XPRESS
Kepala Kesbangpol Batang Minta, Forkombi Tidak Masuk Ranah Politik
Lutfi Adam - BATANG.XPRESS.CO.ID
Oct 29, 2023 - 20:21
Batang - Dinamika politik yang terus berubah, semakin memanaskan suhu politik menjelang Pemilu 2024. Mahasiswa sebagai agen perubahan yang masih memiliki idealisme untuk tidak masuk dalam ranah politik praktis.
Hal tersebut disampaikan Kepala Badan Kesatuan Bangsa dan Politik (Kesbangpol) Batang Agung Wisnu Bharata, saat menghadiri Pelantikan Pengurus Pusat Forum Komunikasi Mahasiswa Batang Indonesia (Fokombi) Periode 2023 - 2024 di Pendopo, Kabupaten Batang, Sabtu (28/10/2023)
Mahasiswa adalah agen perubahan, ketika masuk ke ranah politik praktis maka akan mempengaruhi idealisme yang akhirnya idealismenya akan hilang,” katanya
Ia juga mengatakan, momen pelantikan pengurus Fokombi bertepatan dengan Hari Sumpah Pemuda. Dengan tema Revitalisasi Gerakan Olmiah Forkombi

§ Aim of the exercise:
Each line of the listing is to be repeated without alteration.

§ Response to the exercise:
XPRESS
Kepala Kesbangpol Batang Minta, Forkombi Tidak Masuk Ranah Politik
Lutfi Adam - BATANG.XPRESS.CO.ID
Oct 29, 2023 - 20:21
Batang - Dinamika politik yang terus berubah, semakin memanaskan suhu politik menjelang Pemilu 2024. Mahasiswa sebagai agen perubahan yang masih memiliki idealisme untuk tidak masuk dalam ranah politik praktis.
Hal tersebut disampaikan Kepala Badan Kesatuan Bangsa dan Politik (Kesbangpol) Batang Agung Wisnu Bharata, saat menghadiri Pelantikan Pengurus Pusat Forum Komunikasi Mahasiswa Batang Indonesia (Fokombi) Periode 2023 - 2024 di Pendopo, Kabupaten Batang, Sabtu (28/10/2023)
Mahasiswa adalah agen perubahan, ketika masuk ke ranah politik praktis maka akan mempengaruhi idealisme yang akhirnya idealismenya akan hilang,” katanya
Ia juga mengatakan, momen pelantikan pengurus Fokombi bertepatan dengan Hari Sumpah Pemuda. Dengan tema Revitalisasi Gerakan Olmiah Forkombi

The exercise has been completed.